» ACTIVITY
Among the entries below, tally each line in which the word "middle" is found, then state the tally alone.

*** Opening RAW DATA ***

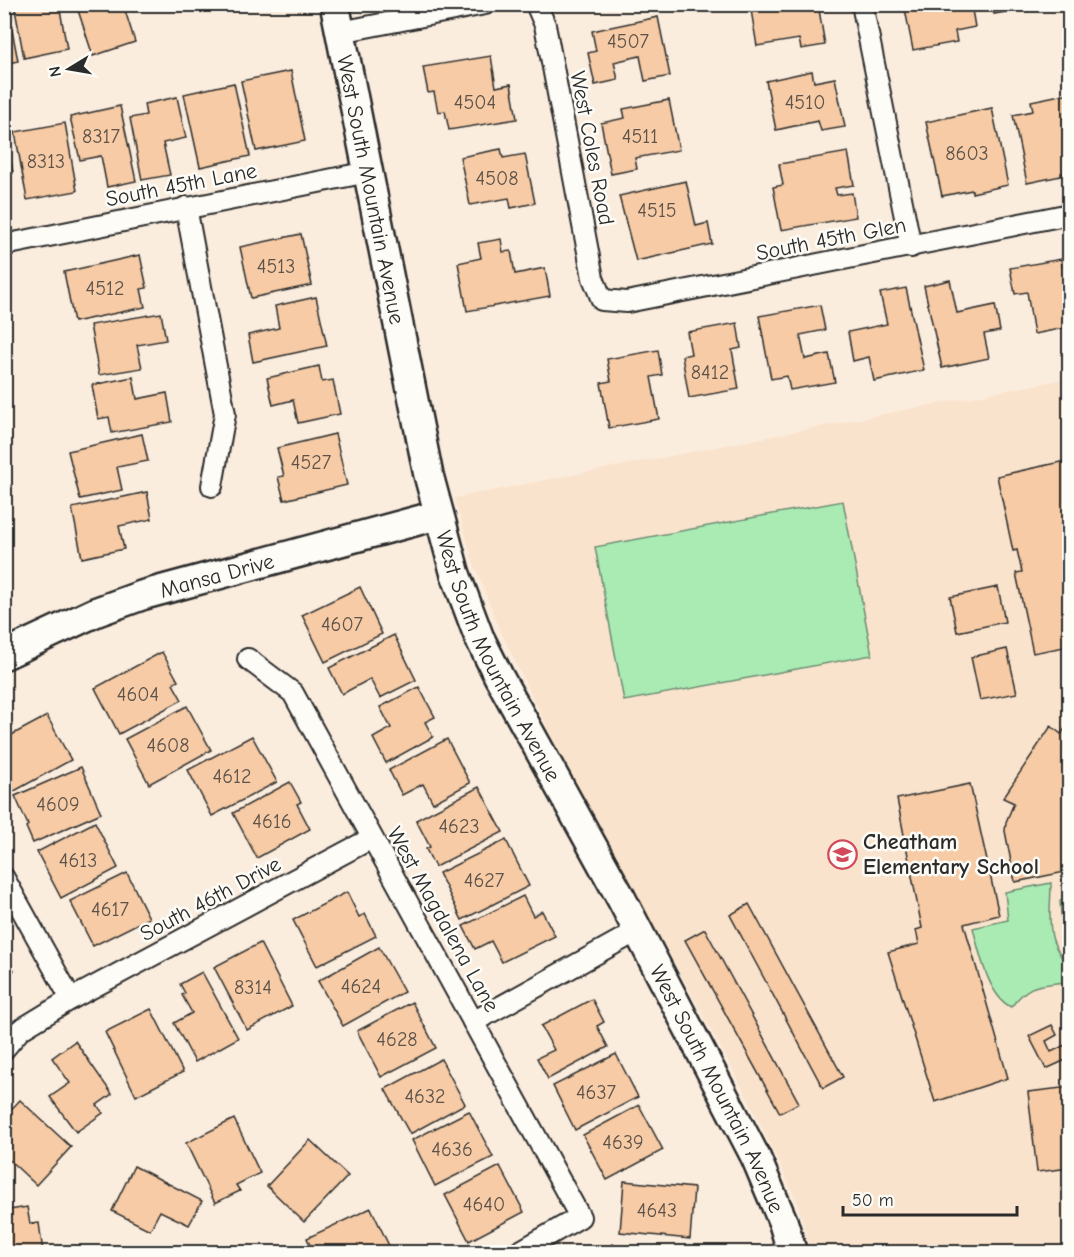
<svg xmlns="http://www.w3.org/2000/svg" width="1074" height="1257" font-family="'Comic Neue',sans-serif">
<rect width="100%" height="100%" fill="#fbedde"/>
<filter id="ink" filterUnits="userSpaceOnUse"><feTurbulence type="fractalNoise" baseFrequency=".0167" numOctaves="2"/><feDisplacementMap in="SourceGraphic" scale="12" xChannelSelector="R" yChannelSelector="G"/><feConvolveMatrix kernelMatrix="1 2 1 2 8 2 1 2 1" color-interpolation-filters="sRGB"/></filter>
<g filter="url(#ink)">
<!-- built -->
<polygon fill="#fae3cd" points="1069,378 1069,1252 811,1252 796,1199 744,1091 560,753 500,631 475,567 454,498"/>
<!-- green -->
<g fill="#aaebb4" stroke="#6a8b70" stroke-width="1.5">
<polygon points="843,501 872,655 624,701 595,547"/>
<path d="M1051 883C1051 901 1048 920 1052 937 1057 957 1070 960 1069 981 1039 987 1032 980 1011 1007 988 996 979 951 973 928L1008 920 1005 892Z"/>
<polygon points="1069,894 1069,950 1062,926 1060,901"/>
</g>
<!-- building -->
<g fill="#f6cba5" stroke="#2b2b2b" stroke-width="1.5">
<polygon points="4,4 7,4 18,61 4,64"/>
<polygon points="14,4 59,4 67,49 24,58"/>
<polygon points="76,4 123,4 135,42 93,56"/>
<polygon points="750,4 818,4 825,45 801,49 799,39 757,46"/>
<polygon points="904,4 971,4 975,27 955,31 957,42 913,50"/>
<polygon points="993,4 1044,4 1044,5 994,14"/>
<polygon points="658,17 670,76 645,81 640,56 614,62 618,80 595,85 588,53 596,51 592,31"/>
<polygon points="491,56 496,87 511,84 517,119 449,130 445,111 438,112 434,92 428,93 423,67"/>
<polygon points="291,71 305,141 256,151 241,81"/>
<polygon points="812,71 814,82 835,78 845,127 821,131 818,121 776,130 766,81"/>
<polygon points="234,83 250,156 200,167 184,94"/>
<polygon points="1070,93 1070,171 1061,173 1061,176 1027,183 1013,115 1033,111 1031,101"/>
<polygon points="177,97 186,138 163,143 170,175 142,180 130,118 146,115 144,104"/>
<polygon points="669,100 679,150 635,158 637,169 611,174 601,123 625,118 623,109"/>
<polygon points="120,106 136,181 107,187 101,156 80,160 70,117"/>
<polygon points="992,108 1008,185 972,193 972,190 942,196 926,122"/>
<polygon points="65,123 77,191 27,200 15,132"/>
<polygon points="6,130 13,173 4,175 4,131"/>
<polygon points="501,149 503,158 525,154 535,203 511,208 509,198 470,205 460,157"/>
<polygon points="848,152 854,185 835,188 837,195 852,193 856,217 781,230 773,187 783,185 779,164"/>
<polygon points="686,181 696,226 708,223 712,244 636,261 619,196"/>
<polygon points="301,234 312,285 251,298 240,247"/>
<polygon points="501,239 503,252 511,251 515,274 545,268 550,296 467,311 458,263 481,258 478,243"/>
<polygon points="140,255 147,288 141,289 145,307 74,322 64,272"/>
<polygon points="1061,259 1065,281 1070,281 1070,327 1034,334 1027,292 1015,294 1010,268"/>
<polygon points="950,280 957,313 995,305 1000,331 984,334 989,358 942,368 924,286"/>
<polygon points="906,288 924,370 874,381 869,357 853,361 848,332 887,324 880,293"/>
<polygon points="316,297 327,346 253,362 248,335 279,328 275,306"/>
<polygon points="820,305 825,330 800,335 805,359 829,354 835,382 790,390 787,376 771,379 759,316"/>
<polygon points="161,313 166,340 137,345 142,368 99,375 90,325"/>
<polygon points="737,323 741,348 732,350 739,389 689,398 682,356 691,354 687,332"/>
<polygon points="658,350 662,375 651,377 659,419 609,428 601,383 611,381 607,359"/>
<polygon points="319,366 322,382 333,380 340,414 298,423 293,400 273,405 267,378"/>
<polygon points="133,377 137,399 167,393 172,422 112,433 109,417 98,419 92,385"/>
<polygon points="142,434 148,461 117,467 122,490 80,499 68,451"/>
<polygon points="335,434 347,485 284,500 278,477 284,476 277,448"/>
<polygon points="1070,460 1070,646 1033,653 1016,573 1022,572 1017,550 1013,551 997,476"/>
<polygon points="147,492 152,519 119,526 124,549 82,558 72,508"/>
<polygon points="360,587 382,634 325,662 302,615"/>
<polygon points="998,587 1005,622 957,632 950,597"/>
<polygon points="394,635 416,680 380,698 370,679 342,694 329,668"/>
<polygon points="1007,649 1017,693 980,700 971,657"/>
<polygon points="162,652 178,681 173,684 182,700 119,734 95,688"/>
<polygon points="419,687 435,717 425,722 433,737 386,763 373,738 391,728 380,707"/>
<polygon points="187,706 211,750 149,784 125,739"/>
<polygon points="47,716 71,760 9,794 4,786 4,739"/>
<polygon points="1070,722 1070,871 1015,882 1005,831 1006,822 1014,803 1003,798 1051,726 1061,734"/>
<polygon points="252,736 277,782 212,816 188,770"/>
<polygon points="447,739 470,783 433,803 423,784 402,795 389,770"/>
<polygon points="81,767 101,813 33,843 26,827 28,825 15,796"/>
<polygon points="290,782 301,802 297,804 310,829 257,858 233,813"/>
<polygon points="970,784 999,915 964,924 1008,1078 935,1102 888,952 919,944 916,930 922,928 897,799"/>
<polygon points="479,787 503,832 435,867 426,849 430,847 416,820"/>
<polygon points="95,822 118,868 61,898 37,852"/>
<polygon points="506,840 529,886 462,920 439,873"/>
<polygon points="127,873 149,918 93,946 70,901"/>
<polygon points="347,892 359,917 365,914 376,936 317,966 293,920"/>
<polygon points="523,896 533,916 542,911 555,936 502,962 491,941 475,949 463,926"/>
<polygon points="749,904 843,1077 823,1088 730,915"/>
<polygon points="705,929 799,1103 780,1113 685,940"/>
<polygon points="260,943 292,1006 247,1030 214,967"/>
<polygon points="379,947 404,992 343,1026 318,981"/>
<polygon points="4,963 14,970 4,983"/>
<polygon points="202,972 238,1038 195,1062 174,1023 192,1013 182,995 185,993 180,984"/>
<polygon points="592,999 604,1022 597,1026 608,1047 548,1079 537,1058 554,1050 541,1026"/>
<polygon points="412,1002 436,1048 381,1077 357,1031"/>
<polygon points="151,1009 183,1072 136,1096 105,1032"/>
<polygon points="1052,1025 1057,1035 1046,1041 1051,1052 1065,1045 1070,1058 1046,1069 1029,1036"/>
<polygon points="75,1041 112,1094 97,1105 103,1113 76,1132 50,1097 70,1083 52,1058"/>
<polygon points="616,1054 638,1097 575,1130 553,1086"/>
<polygon points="441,1059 465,1104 410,1134 385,1089"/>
<polygon points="1070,1087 1070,1168 1037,1172 1028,1092"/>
<polygon points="20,1100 71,1147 36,1185 4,1155 4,1117"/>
<polygon points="639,1105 663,1150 607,1180 583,1135"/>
<polygon points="469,1111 493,1157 435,1186 412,1140"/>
<polygon points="234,1119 260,1173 236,1185 240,1191 215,1203 186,1143"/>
<polygon points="310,1140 348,1176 304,1222 267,1186"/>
<polygon points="134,1166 202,1201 189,1225 160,1211 150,1230 112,1211"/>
<polygon points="500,1166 524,1212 469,1241 445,1195"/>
<polygon points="624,1181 694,1188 690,1239 620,1232"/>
<polygon points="27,1207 30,1224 39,1223 43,1252 4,1252 4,1211"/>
<polygon points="371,1208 392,1252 313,1252 307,1238"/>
<polygon points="613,1244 625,1252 607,1252"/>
</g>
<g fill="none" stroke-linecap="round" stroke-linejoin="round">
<defs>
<g id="street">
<polyline points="536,4 545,25 593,278 602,300 627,302 1070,214"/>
<polyline points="862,4 911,247"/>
<polyline points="340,32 485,4"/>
<polyline points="186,207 225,414 212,486"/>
<polyline points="4,245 368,172"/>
<polyline points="248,659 293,693 580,1217 519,1252"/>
<polyline points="4,878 71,999"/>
<polyline points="473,1022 637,931"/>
<polyline points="4,1049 20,1030 71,999 372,838"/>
</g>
<g id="secondary">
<path id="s1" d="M336 11 428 473 455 573 479 637 499 677 621 898 756 1158 783 1222 792 1252"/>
<path id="s2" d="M4 655 96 612 143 595 438 515"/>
</g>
</defs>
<!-- street casing -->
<use href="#street" stroke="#2b2b2b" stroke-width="24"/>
<!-- secondary casing -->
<use href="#secondary" stroke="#2b2b2b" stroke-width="33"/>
<!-- street -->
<use href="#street" stroke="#fdfcf7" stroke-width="20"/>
<!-- secondary -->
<use href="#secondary" stroke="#fdfcf7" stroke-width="28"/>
</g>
</g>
<!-- icons -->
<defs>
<symbol id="school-ring" viewBox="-11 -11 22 22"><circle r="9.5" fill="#fdfcf7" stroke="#d1495b" stroke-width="1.5"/><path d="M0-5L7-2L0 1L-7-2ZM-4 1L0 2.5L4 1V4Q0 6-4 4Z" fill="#d1495b"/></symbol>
</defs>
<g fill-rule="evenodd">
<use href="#school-ring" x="826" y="838" width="33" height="33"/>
</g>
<g text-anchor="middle" stroke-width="5" stroke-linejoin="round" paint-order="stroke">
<!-- number labels -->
<g font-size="20" fill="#5e534a">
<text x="628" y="48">4507</text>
<text x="475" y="109">4504</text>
<text x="805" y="109">4510</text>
<text x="101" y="143">8317</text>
<text x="640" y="143">4511</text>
<text x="967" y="160">8603</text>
<text x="46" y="168">8313</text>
<text x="497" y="185">4508</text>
<text x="657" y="217">4515</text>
<text x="276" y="273">4513</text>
<text x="105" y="295">4512</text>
<text x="710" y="379">8412</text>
<text x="311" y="469">4527</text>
<text x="342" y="631">4607</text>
<text x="138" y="701">4604</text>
<text x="168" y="752">4608</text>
<text x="232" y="783">4612</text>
<text x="58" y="811">4609</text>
<text x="272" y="828">4616</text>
<text x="459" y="833">4623</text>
<text x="78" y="867">4613</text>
<text x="484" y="887">4627</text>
<text x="110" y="916">4617</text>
<text x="361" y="993">4624</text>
<text x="253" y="994">8314</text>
<text x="397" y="1046">4628</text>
<text x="596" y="1099">4637</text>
<text x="425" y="1103">4632</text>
<text x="623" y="1149">4639</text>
<text x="452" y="1156">4636</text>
<text x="484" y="1211">4640</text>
<text x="657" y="1217">4643</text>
</g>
<!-- street labels -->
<g font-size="22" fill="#2b2b2b" stroke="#fdfcf7">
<text transform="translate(593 148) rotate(79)" y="8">West Coles Road</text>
<text transform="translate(181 184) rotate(-11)" y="8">South 45th Lane</text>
<text dy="8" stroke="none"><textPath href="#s1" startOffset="182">West South Mountain Avenue</textPath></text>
<text transform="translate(831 238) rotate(-11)" y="8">South 45th Glen</text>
<text dy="8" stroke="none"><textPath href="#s2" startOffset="228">Mansa Drive</textPath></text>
<text dy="8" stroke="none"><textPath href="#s1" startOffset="668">West South Mountain Avenue</textPath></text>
<text transform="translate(210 898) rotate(-28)" y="8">South 46th Drive</text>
<text transform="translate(444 919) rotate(61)" y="8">West Magdalena Lane</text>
<text dy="8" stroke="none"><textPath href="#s1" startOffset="1154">West South Mountain Avenue</textPath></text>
</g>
<!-- poi labels -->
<g font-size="22" font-weight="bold" fill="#2b2b2b" stroke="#fdfcf7" text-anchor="start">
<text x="863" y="849">Cheatham<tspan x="863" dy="25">Elementary School</tspan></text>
</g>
</g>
<!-- margin -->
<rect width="1074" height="1257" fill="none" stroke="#fdfcf7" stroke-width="24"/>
<rect x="12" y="12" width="1050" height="1233" fill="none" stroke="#2b2b2b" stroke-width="2" filter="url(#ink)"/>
<!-- north arrow -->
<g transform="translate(69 69) rotate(259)" stroke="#fdfcf7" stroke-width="4.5" paint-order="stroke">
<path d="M0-4.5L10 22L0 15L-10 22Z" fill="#2b2b2b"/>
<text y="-9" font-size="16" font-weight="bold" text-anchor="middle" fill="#2b2b2b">N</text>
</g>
<!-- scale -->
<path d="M843 1206v9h174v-9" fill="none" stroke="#2b2b2b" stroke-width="3"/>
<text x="852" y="1206" font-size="18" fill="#2b2b2b" stroke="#fdfcf7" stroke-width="4.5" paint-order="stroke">50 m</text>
</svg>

*** Closing RAW DATA ***

» RESPONSE TO THIS EXERCISE
2